• AIM A: From the thread on parametric differentiation, list every section heading.
• AIM B: Reproduce the thread on parametric differentiation from "But the answer" to "the other answer.", swapping "denominator" for "bottom".

• EXCERPTED PASSAGE:
───
If $x=t^2\sin3t$ and $y=t^2\cos3t$, find $\frac{dy}{dx}$ in terms of $t$

Question

If $x=t^2\sin3t$ and $y=t^2\cos3t$, find $\frac{dy}{dx}$ in terms of $t$. This is how I tried solving it:

$$ \frac{dx}{dt} = 2t\sin3t + 3t^2\cos3t \\ \frac{dy}{dt} = 2t\cos3t - 3t^2\sin3t \\ \frac{dy}{dx} = \frac{2t\cos3t - 3t^2\sin3t}{2t\sin3t + 3t^2\cos3t} $$

But the answer listed is:

$$ \frac{2-3t\tan3t}{2\tan3t+3t} $$

Is my answer incorrect, or can I simplify it even more?

Answer 1

You are on the right trace. Just divide $t\cos 3t$ in the numerator and denominator of $\frac{dy}{dx}$.

Answer 2

Your answer and the given answer are the same: just divide the numerator and denominator of your answer by $t\cos 3t$ to find the other answer.

Answer 3

Your answer is correct, $\frac{2t\cos3t - 3t^2\sin3t}{2t\sin3t + 3t^2\cos3t}=\frac{t\cos{3t}}{t\cos{3t}}\frac{2-3t\frac{\sin{3t}}{\cos{3t}}}{2\frac{\sin{3t}}{\cos{3t}}+3t}=\frac{2-3t\tan3t}{2\tan3t+3t}$

Answer 4

What you did is entirely correct. To show that it is equivalent to the second solution, divide numerator and denominator by $t \cos 3t$: $$\frac{dy}{dx} = \frac{2t\cos3t - 3t^2\sin3t}{2t\sin3t + 3t^2\cos3t}\cdot \frac{\frac 1{t\cos 3t}}{\frac{1}{t\cos 3t}} = \frac{2-3t\tan 3t}{t\tan 3t+ 3t}$$
───
• DATA SHOWN:

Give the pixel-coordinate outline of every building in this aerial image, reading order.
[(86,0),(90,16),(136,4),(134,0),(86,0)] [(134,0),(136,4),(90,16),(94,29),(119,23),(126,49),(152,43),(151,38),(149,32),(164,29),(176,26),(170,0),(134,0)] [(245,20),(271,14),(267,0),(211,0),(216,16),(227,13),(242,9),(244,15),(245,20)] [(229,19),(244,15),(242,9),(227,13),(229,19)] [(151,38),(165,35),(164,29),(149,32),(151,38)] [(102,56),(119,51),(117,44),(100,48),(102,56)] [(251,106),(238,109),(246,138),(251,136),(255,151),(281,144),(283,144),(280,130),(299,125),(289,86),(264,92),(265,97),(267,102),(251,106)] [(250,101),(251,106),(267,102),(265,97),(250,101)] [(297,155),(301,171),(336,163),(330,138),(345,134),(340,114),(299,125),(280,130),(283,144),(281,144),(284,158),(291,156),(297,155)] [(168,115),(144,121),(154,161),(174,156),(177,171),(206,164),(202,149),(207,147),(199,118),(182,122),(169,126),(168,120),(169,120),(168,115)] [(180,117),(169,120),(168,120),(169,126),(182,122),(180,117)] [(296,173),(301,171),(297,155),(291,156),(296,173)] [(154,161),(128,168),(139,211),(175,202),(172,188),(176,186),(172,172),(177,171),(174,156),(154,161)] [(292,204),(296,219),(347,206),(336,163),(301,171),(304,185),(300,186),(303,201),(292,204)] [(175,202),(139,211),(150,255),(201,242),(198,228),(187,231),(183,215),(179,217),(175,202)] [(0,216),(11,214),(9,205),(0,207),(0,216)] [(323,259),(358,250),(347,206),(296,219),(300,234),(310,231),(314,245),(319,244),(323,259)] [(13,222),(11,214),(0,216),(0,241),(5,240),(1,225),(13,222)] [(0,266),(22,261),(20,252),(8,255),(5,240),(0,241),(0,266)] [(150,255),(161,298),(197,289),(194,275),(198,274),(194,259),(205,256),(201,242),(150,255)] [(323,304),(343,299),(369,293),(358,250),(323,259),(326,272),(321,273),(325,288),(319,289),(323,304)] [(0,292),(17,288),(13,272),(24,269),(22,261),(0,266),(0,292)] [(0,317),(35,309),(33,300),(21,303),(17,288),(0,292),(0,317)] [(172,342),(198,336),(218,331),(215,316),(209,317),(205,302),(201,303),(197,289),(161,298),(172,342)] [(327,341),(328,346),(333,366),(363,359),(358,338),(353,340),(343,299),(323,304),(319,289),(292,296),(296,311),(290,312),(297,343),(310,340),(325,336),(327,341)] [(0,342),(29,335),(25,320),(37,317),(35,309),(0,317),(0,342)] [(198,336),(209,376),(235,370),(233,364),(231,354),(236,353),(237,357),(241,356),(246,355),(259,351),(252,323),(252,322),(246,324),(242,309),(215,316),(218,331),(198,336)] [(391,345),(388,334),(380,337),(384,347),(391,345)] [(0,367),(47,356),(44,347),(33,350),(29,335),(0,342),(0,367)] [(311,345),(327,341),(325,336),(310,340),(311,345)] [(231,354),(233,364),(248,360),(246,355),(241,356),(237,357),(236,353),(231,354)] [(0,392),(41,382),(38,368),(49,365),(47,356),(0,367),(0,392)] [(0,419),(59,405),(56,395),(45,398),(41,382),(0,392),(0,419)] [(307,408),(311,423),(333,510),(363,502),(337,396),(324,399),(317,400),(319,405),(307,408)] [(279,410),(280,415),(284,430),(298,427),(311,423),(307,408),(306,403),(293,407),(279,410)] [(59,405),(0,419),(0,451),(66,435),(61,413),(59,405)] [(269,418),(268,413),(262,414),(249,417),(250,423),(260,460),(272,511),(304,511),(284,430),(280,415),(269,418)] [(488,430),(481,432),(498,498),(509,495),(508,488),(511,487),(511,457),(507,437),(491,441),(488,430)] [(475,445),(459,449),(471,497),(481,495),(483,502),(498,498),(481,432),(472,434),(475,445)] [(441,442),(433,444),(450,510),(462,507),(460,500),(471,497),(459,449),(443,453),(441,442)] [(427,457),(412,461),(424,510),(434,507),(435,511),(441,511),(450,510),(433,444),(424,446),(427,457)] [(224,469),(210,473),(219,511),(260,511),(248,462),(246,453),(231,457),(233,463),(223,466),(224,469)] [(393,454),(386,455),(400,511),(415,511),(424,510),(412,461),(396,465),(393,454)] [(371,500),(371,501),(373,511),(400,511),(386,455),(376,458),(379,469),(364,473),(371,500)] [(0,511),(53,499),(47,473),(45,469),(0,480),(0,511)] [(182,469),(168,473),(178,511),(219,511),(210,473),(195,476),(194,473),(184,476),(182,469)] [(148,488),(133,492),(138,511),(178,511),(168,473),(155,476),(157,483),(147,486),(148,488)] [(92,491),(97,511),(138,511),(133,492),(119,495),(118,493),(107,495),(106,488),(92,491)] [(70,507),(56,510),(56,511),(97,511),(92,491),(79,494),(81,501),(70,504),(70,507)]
───
• TASK OUTPUT A:
Question
Answer 1
Answer 2
Answer 3
Answer 4

• TASK OUTPUT B:
But the answer listed is:

$$ \frac{2-3t\tan3t}{2\tan3t+3t} $$

Is my answer incorrect, or can I simplify it even more?

Answer 1

You are on the right trace. Just divide $t\cos 3t$ in the numerator and bottom of $\frac{dy}{dx}$.

Answer 2

Your answer and the given answer are the same: just divide the numerator and bottom of your answer by $t\cos 3t$ to find the other answer.